Try it:
Would you transcribe each entry precisely as it stands, setting aside any images?
--- Extracted information Enclosed Below ---
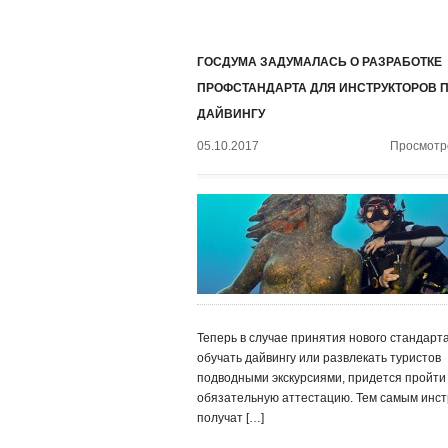
ГОСДУМА ЗАДУМАЛАСЬ О РАЗРАБОТКЕ
ПРОФСТАНДАРТА ДЛЯ ИНСТРУКТОРОВ 
ДАЙВИНГУ
05.10.2017
Просмотро
Теперь в случае принятия нового стандарт
обучать дайвингу или развлекать туристов
подводными экскурсиями, придется пройти
обязательную аттестацию. Тем самым инст
получат […]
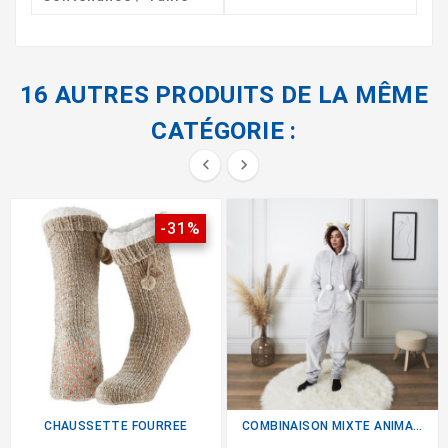
16 AUTRES PRODUITS DE LA MÊME
CATÉGORIE :


-31%
CHAUSSETTE FOURREE
COMBINAISON MIXTE ANIMAL S/XXL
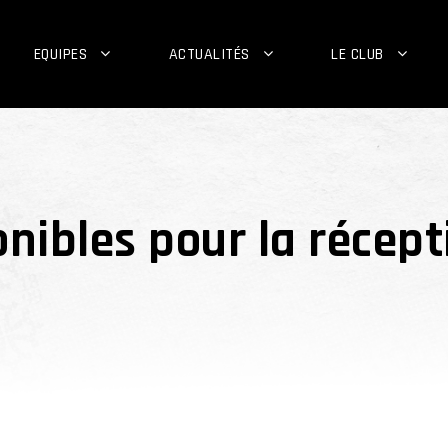
EQUIPES
ACTUALITÉS
LE CLUB
nibles pour la récept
--- End of Enclosed Extracted information ---
Completed exercise:
ГОСДУМА ЗАДУМАЛАСЬ О РАЗРАБОТКЕ
ПРОФСТАНДАРТА ДЛЯ ИНСТРУКТОРОВ 
ДАЙВИНГУ
05.10.2017
Просмотро
Теперь в случае принятия нового стандарт
обучать дайвингу или развлекать туристов
подводными экскурсиями, придется пройти
обязательную аттестацию. Тем самым инст
получат […]
16 AUTRES PRODUITS DE LA MÊME
CATÉGORIE :


-31%
CHAUSSETTE FOURREE
COMBINAISON MIXTE ANIMAL S/XXL
EQUIPES
ACTUALITÉS
LE CLUB
nibles pour la récept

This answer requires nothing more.